**Objective:**
From the discussion thread below about the Starship prototype explosion, list each person who posted a message, along with the UTC timestamp of that post.

━━━ Text to read ━━━

Discussion:
"SpaceX loses another Starship prototype in massive explosion"
(too old to reply)
Lynn McGuire
2020-05-30 01:48:55 UTC
Permalink
"SpaceX loses another Starship prototype in massive explosion"

https://www.theverge.com/2020/5/29/21274931/spacex-starship-prototype-rocket-explosion-static-fire-test

"Another Starship bites the dust"

SpaceX is making a new Starship and blowing up a few on the way there.

Hat tip to:
http://drudgereport.com/

Lynn
J. Clarke
2020-05-30 01:55:34 UTC
Permalink
On Fri, 29 May 2020 20:48:55 -0500, Lynn McGuire
Post by Lynn McGuire
"SpaceX loses another Starship prototype in massive explosion"
https://www.theverge.com/2020/5/29/21274931/spacex-starship-prototype-rocket-explosion-static-fire-test
"Another Starship bites the dust"
SpaceX is making a new Starship and blowing up a few on the way there.
http://drudgereport.com/
Yep. Build it break it figure out why fix it. Agile applied to
spacecraft design. If this was a NASA funded project they could never
do it that way.
Mike Van Pelt
2020-06-01 18:06:57 UTC
Permalink
Post by J. Clarke
On Fri, 29 May 2020 20:48:55 -0500, Lynn McGuire
Post by Lynn McGuire
SpaceX is making a new Starship and blowing up a few on the way there.
Yep. Build it break it figure out why fix it. Agile applied to
spacecraft design. If this was a NASA funded project they could never
do it that way.
I recall reading one of the rocketry pioneers saying
something to the effect "If you aren't blowing stuff
up, you aren't learning anything."
--
Mike Van Pelt | "I don't advise it unless you're nuts."
mvp at calweb.com | -- Ray Wilkinson, after riding out Hurricane
KE6BVH | Ike on Surfside Beach in Galveston
Dorothy J Heydt
2020-06-01 18:32:46 UTC
Permalink
Post by Mike Van Pelt
Post by J. Clarke
On Fri, 29 May 2020 20:48:55 -0500, Lynn McGuire
Post by Lynn McGuire
SpaceX is making a new Starship and blowing up a few on the way there.
Yep. Build it break it figure out why fix it. Agile applied to
spacecraft design. If this was a NASA funded project they could never
do it that way.
I recall reading one of the rocketry pioneers saying
something to the effect "If you aren't blowing stuff
up, you aren't learning anything."
Well, it's true. Goddard maybe? Cat knows there's lots of
footage of one of his experimental rockets falling down and going
boom. And Goddard walking away from the wreckage, all his body
language expressing, "Back to the drawing board."

━━━ Given material ━━━

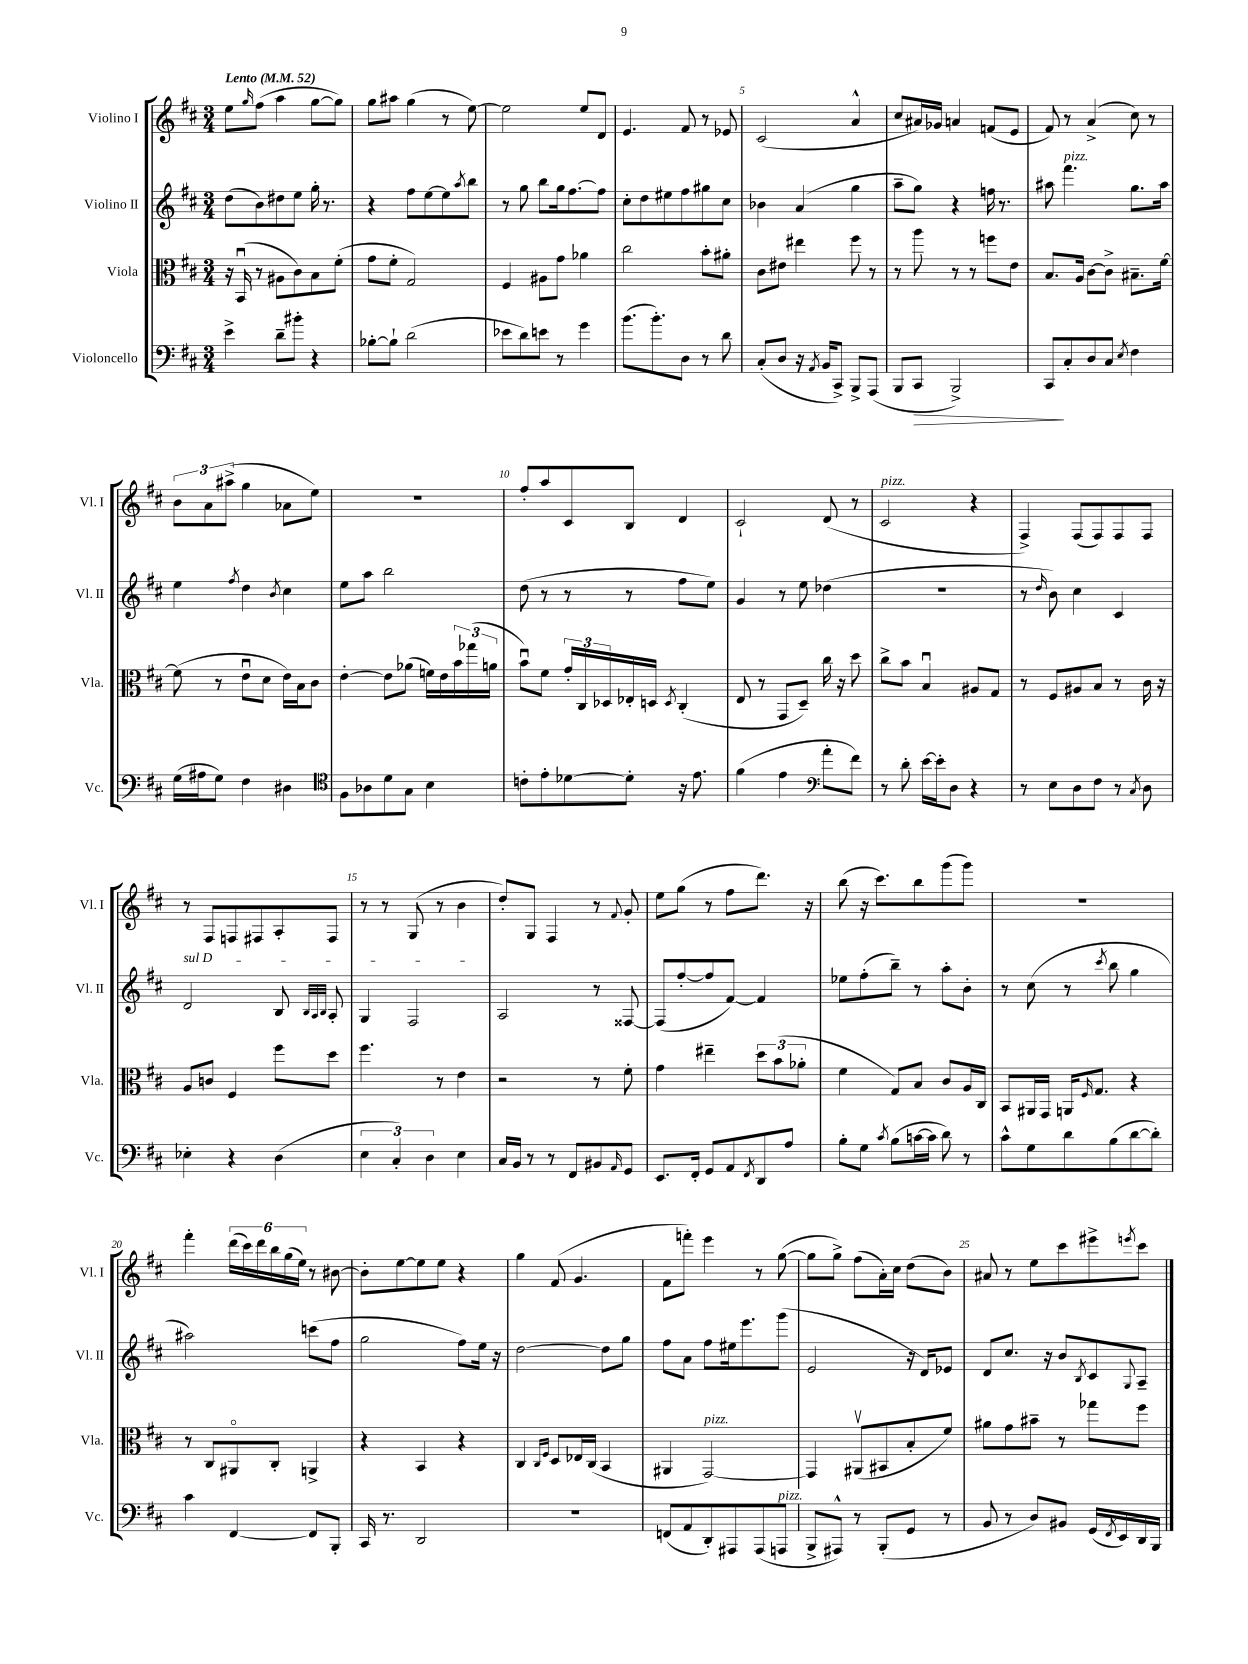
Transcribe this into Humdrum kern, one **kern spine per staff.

━━━

**Expected output:**
Lynn McGuire: 2020-05-30 01:48:55 UTC
J. Clarke: 2020-05-30 01:55:34 UTC
Mike Van Pelt: 2020-06-01 18:06:57 UTC
Dorothy J Heydt: 2020-06-01 18:32:46 UTC